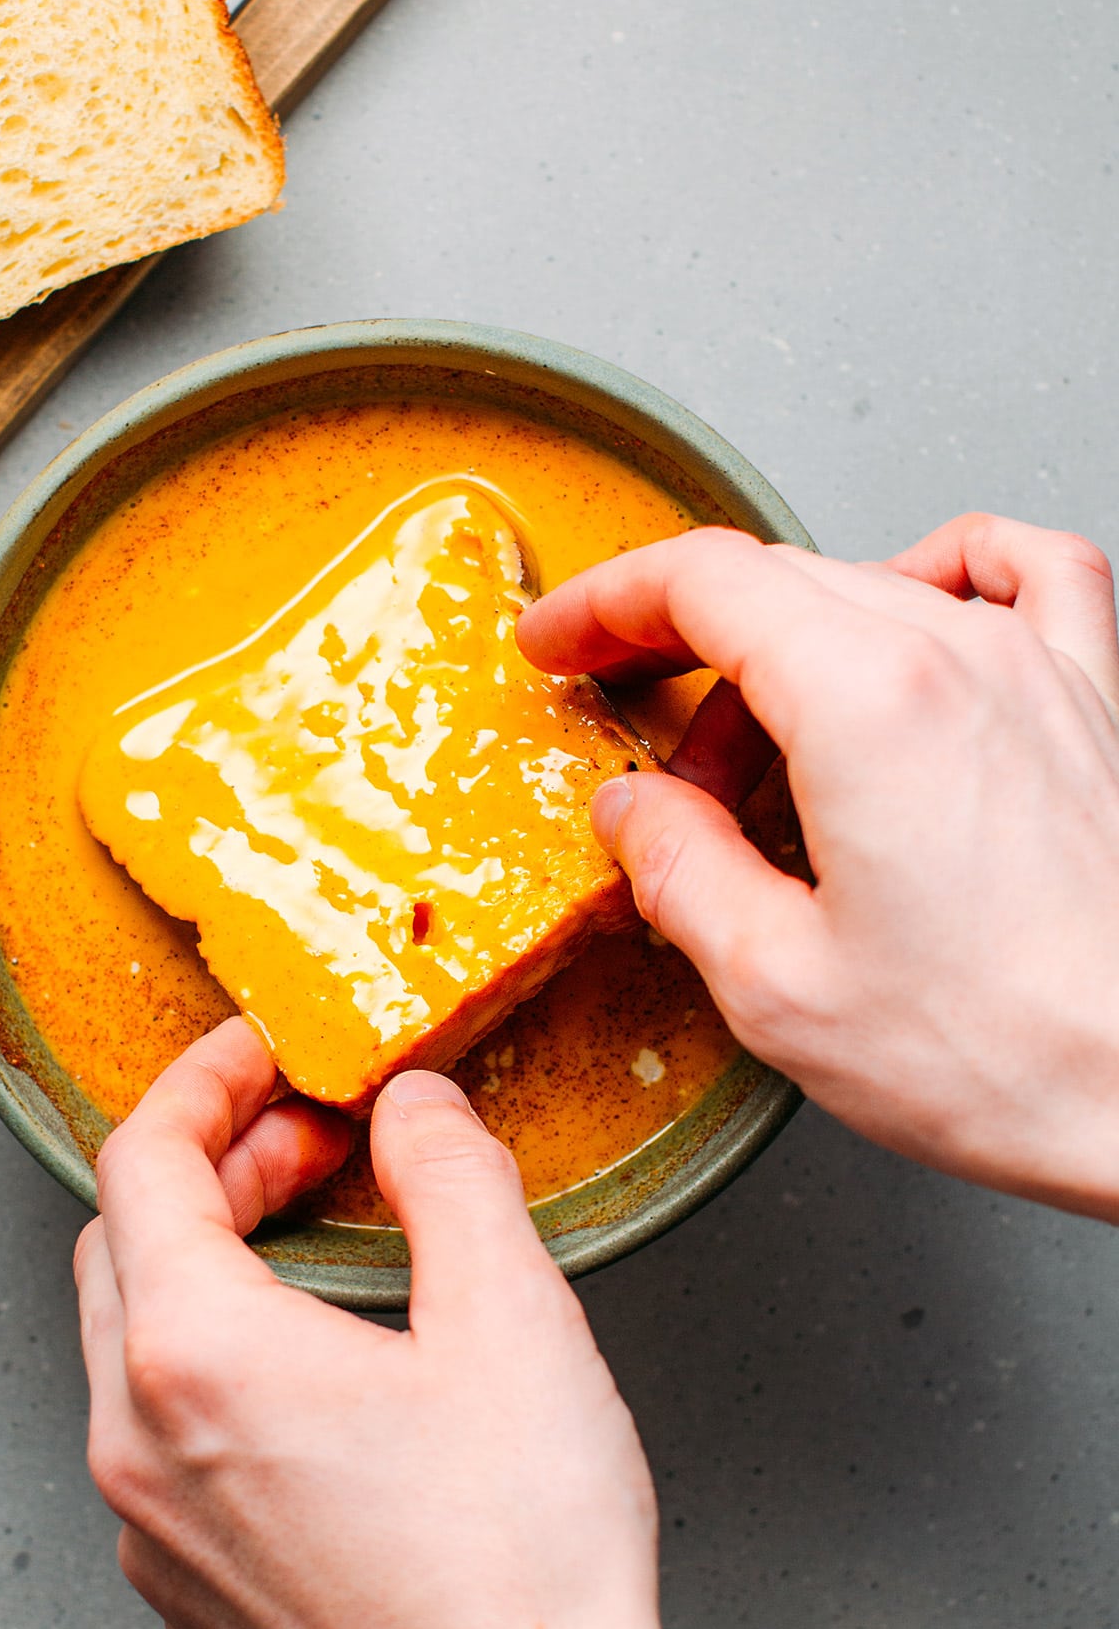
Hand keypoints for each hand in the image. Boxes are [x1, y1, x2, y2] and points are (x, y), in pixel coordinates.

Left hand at [75, 1017, 740, 1628]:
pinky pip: (159, 1436)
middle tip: (311, 1140)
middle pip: (123, 1245)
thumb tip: (416, 1107)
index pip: (142, 1159)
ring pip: (131, 1345)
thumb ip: (450, 1175)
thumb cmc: (521, 1566)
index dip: (206, 1079)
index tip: (267, 1053)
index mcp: (197, 1353)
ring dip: (209, 1264)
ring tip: (318, 1242)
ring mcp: (152, 1529)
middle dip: (212, 1166)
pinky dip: (213, 1363)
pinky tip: (314, 1369)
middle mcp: (139, 1442)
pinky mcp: (187, 1592)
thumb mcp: (511, 1318)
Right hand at [519, 514, 1118, 1218]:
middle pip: (779, 579)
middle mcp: (960, 656)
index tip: (562, 642)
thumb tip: (634, 813)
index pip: (703, 583)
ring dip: (786, 647)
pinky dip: (951, 573)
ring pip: (876, 583)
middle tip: (630, 714)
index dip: (607, 604)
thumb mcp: (781, 988)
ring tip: (762, 756)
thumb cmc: (1014, 1055)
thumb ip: (680, 874)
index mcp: (866, 704)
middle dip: (678, 638)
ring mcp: (1040, 669)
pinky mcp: (1095, 704)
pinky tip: (917, 621)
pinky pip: (1026, 573)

──────

What is expected: Set every record down exactly, omitting pictures.

Task output:
Hand keypoints for each hand in the image. Boxes are [x1, y1, x2, y2] and points are (x, y), in pixel coordinates.

Left hand at [75, 1017, 740, 1628]:
pinky pip: (159, 1436)
middle tip: (311, 1140)
middle pip: (123, 1245)
thumb tip: (416, 1107)
index pip: (142, 1159)
ring pip: (131, 1345)
thumb ip: (450, 1175)
thumb cmc: (521, 1566)
index dip: (206, 1079)
index tip: (267, 1053)
index mcp: (197, 1353)
ring dip: (209, 1264)
ring tip: (318, 1242)
ring mcp: (152, 1529)
middle dip: (212, 1166)
pinky dip: (213, 1363)
pinky tip: (314, 1369)
middle mcp: (139, 1442)
pinky mcp: (187, 1592)
thumb mcp: (511, 1318)
Right hand at [519, 514, 1118, 1218]:
middle pip: (779, 579)
middle mcp: (960, 656)
index tip: (562, 642)
thumb tip: (634, 813)
index pip: (703, 583)
ring dip: (786, 647)
pinky dip: (951, 573)
ring pip: (876, 583)
middle tip: (630, 714)
index dip: (607, 604)
thumb mcp: (781, 988)
ring tip: (762, 756)
thumb cmc: (1014, 1055)
thumb ip: (680, 874)
index mcp: (866, 704)
middle dip: (678, 638)
ring mcp: (1040, 669)
pinky mcp: (1095, 704)
pinky tip: (917, 621)
pinky pip: (1026, 573)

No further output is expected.